The ethical principles of being a physician and the ethical principles of sports, especially the general rules for research in sports, will be accepted. This includes particularly the principles for a doping-free sport according to the current respective versions of the guidelines of the German Olympic Association for Sports (DOSB), the World-Anti-Doping Agency (WADA), and the International Olympic Committee (IOC). All authors assure that they will take care of these principles and accept them. This does not exclude scientific discussions of such guidelines and rules. A main principle of work in Sports Medicine is to observe the rights of patients, athletes, and subjects respectively their parents according to the Declaration of Helsinki, especially the respect of their rights of self-determination, and the free and forceless agreement to participate in scientific examinations.



Conflict of Interest

The authors must provide a statement of disclosure of conflict of interest, e.g. regarding financial relationship or payment in connection with publication in the German Journal of Sports Medicine.

In the submission system “Editorial Manager”, the corresponding author signs before submission a digital form for himself and all corresponding authors, that these principles are accepted.
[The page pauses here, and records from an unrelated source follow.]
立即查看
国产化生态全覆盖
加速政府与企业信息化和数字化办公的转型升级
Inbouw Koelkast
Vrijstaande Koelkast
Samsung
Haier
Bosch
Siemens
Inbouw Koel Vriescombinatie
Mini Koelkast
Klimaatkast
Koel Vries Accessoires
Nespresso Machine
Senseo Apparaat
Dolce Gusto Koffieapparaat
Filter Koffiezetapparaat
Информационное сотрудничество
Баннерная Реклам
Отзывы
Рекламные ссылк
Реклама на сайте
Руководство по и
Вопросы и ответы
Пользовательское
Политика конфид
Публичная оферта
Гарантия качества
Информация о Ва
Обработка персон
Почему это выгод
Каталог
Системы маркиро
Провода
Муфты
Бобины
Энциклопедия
Human and Animal Research: Rights and Respectives for Human and Animals, Informed Consent

Participation by individuals capable of giving informed consent as subjects in medical research must be voluntary. Although it may be appropriate to consult family members or community leaders, no individual capable of giving informed consent may be enrolled in a research study unless he or she freely agrees. In medical research involving human subjects capable of giving informed consent, each potential subject must be adequately informed about the aims, methods, sources of funding, any possible conflicts of interest, institutional affiliations of the researcher, the anticipated benefits and potential risks of the study and the discomfort it may entail, post-study provisions and any other relevant aspects of the study. The potential subject must be informed about the right to refuse to participate in the study or to withdraw consent to participate at any time without reprisal. Special attention should be given to the specific information needs of individual potential subjects as well as to the methods used to deliver the information. After ensuring that the potential subject has understood the information, the physician or another appropriately qualified individual must then seek the potential subject’s freely-given informed consent, preferably in writing. If the consent cannot be expressed in writing, the non-written consent must be formally documented and witnessed. All medical research subjects should be given the option of being informed about the general outcome and results of the study. Similarly, the ethical principles for the treatment of experimental animals must also be observed as established in the relevant laws.